Cadılar Bayramı, içinde ben işçi olarak çalışmadığımda çok daha eğlenceliydi.

"Çenemi zaten kaplı tutuyorum. Sadece yardımcı olmak istiyordum. Ama Roma o kadar... yabani ki."

"Ne bekliyordun? O bir Slytherin. Hepsi kendilerine acımaya bayılan ruh hastası yılanlar."

Bir şey söylemedim. Roma'ya o kadar kızgındım ki şu an Edmund'ın ayrımcılık yapan cümlelerini proteste edecek halde değildim. İksir, güya en sevdiğim ders olacaktı bir de. Partnerim kim olursa olsun sınıfı havaya uçuruyordum. Belki de düşündüğüm kadar iyi bir cadı olamayacaktım. Belki de olay benim partnerlerim değildi, bendim. Biraz daha hırslı ve hedeflerine bağlı kalmayı öğrenmem gerekiyordu. Aklım havada geziyor gibiydim.

"Şimdi Charing Cross Yolu'nda istediğim kitapları alıyor olabilirdim. Ve fırından da kurabiyeleri. Ama ben burada dekora yardım etmek zorundayım. Hafta sonunun gelmesini tüm hafta beklemiştim."

Edmund durmadan sallanan bir büyülü şapkayı cama taktı. "En azından burada seninle kaldığım için bana teşekkür edebilirsin."

Büyülü merdivenden aşağı atlayıp Edmund'ın beline sarıldım. Ben sımsıkı onu kavrayınca biraz nefessizlikle hareketsiz kaldı ama sonunda gülüp o da beni kucakladı.

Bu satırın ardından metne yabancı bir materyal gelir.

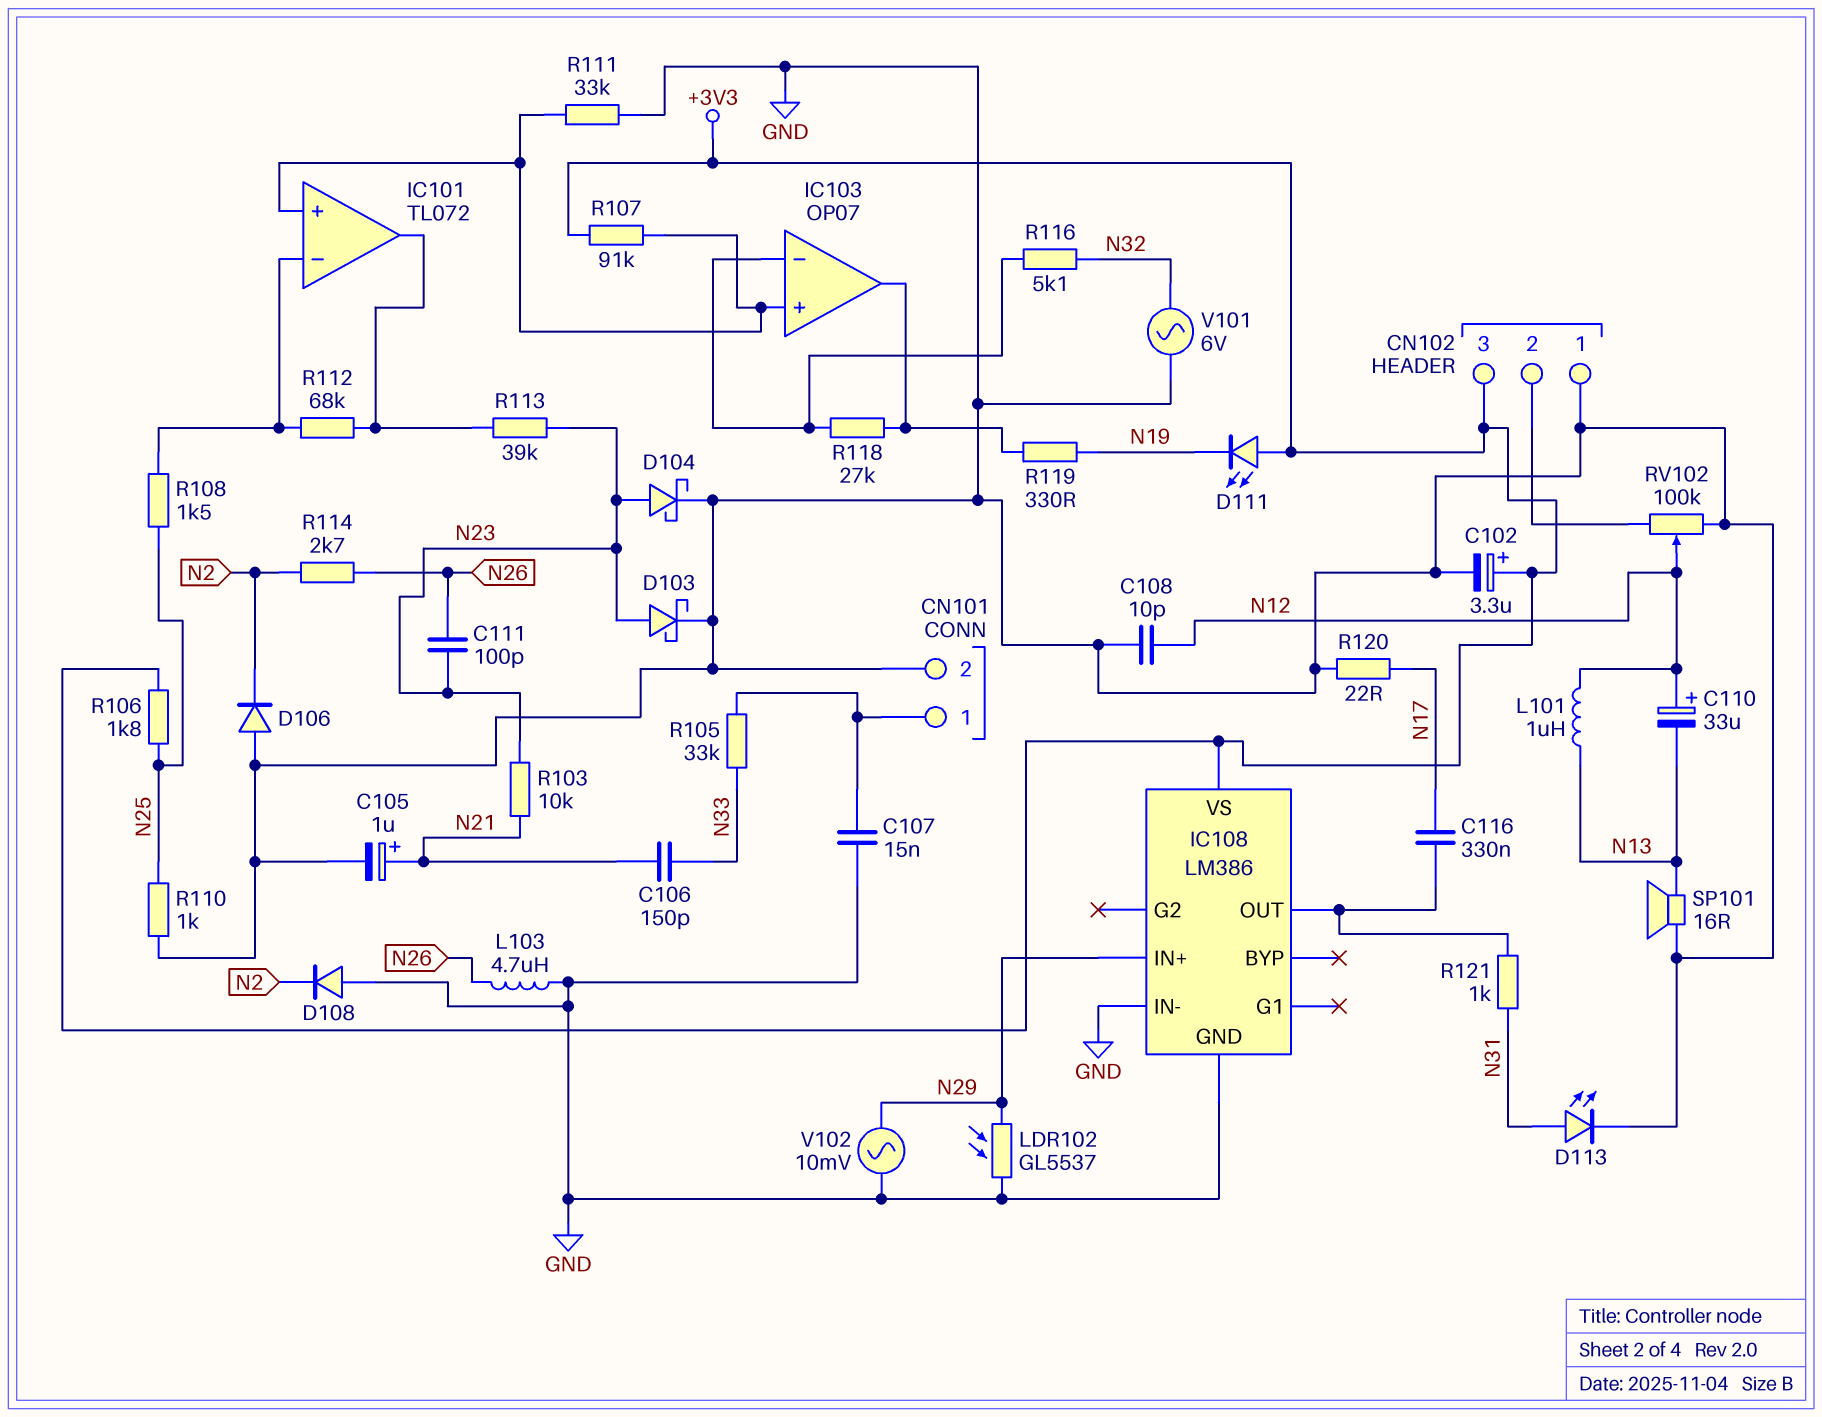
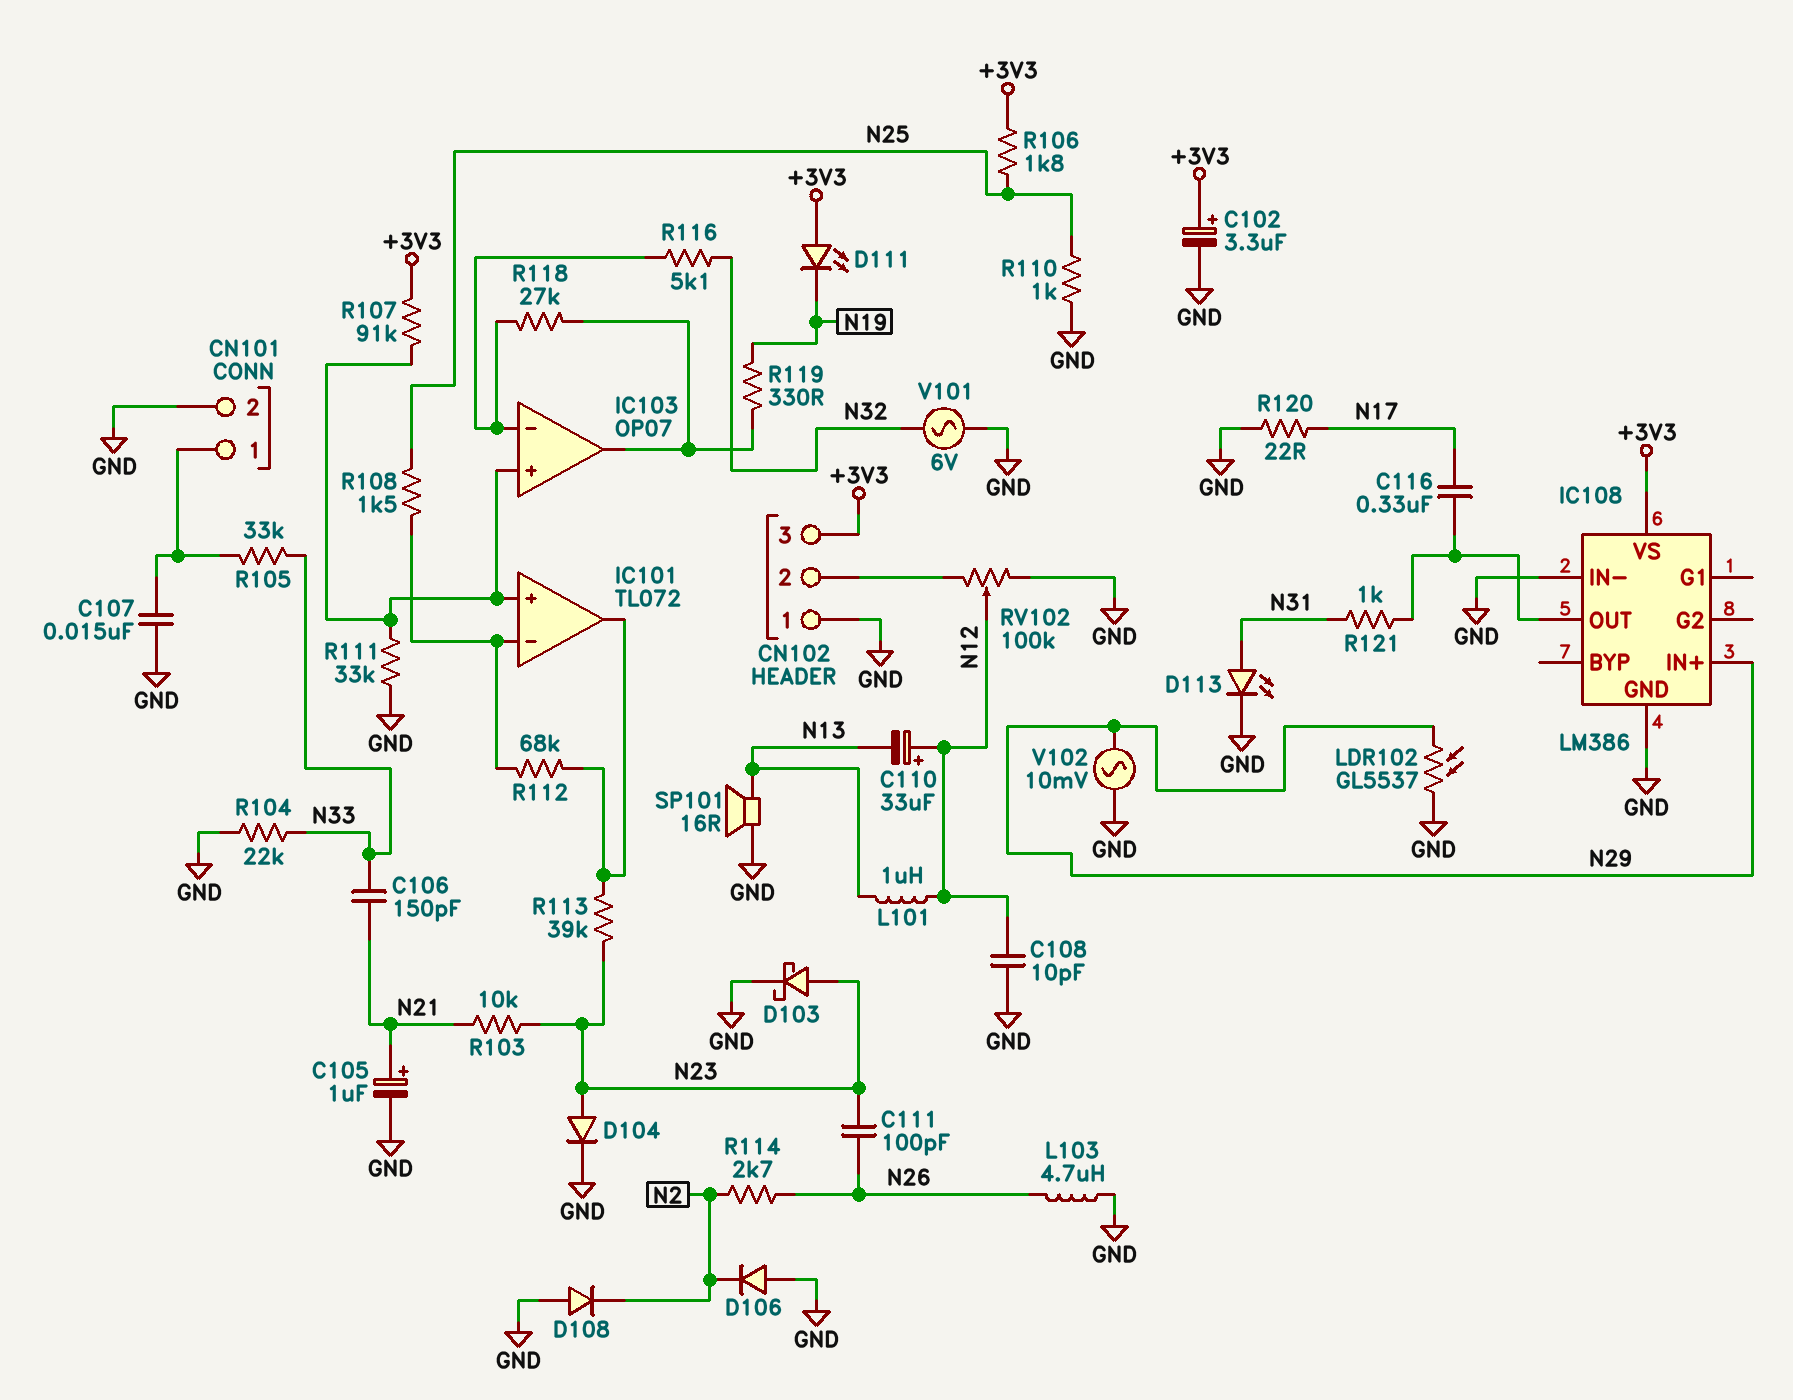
D104: schottky (A N23, K GND) -> diode (A N23, K GND)
R104: none -> 22k (GND, N33)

"Teşekkür ederim, Ed. Beni yalnız bırakmadığın için."

"Sorun değil. Zaten yapılacak başka işim yoktu."

"Colton benden nefret ediyor olmalı. Tüm derslerimden iyi skorlarla geçerken, İksir'den kalacağıma eminim. O aptal Slytherinli egosunun zedelenmesinden bu kadar korkmasaydı başıma bunlar gelmeyecekti. Şimdi benim beceriksiz olduğumu düşünecek."

Edmund omzuma elini koyup sıktı. "Tam şu anda saçmalıyorsun işte. Colton senden nefret etmiyor. Colton herkesten nefret ediyor."

"Evet, bu beni çok daha fazla rahatlattı Ed."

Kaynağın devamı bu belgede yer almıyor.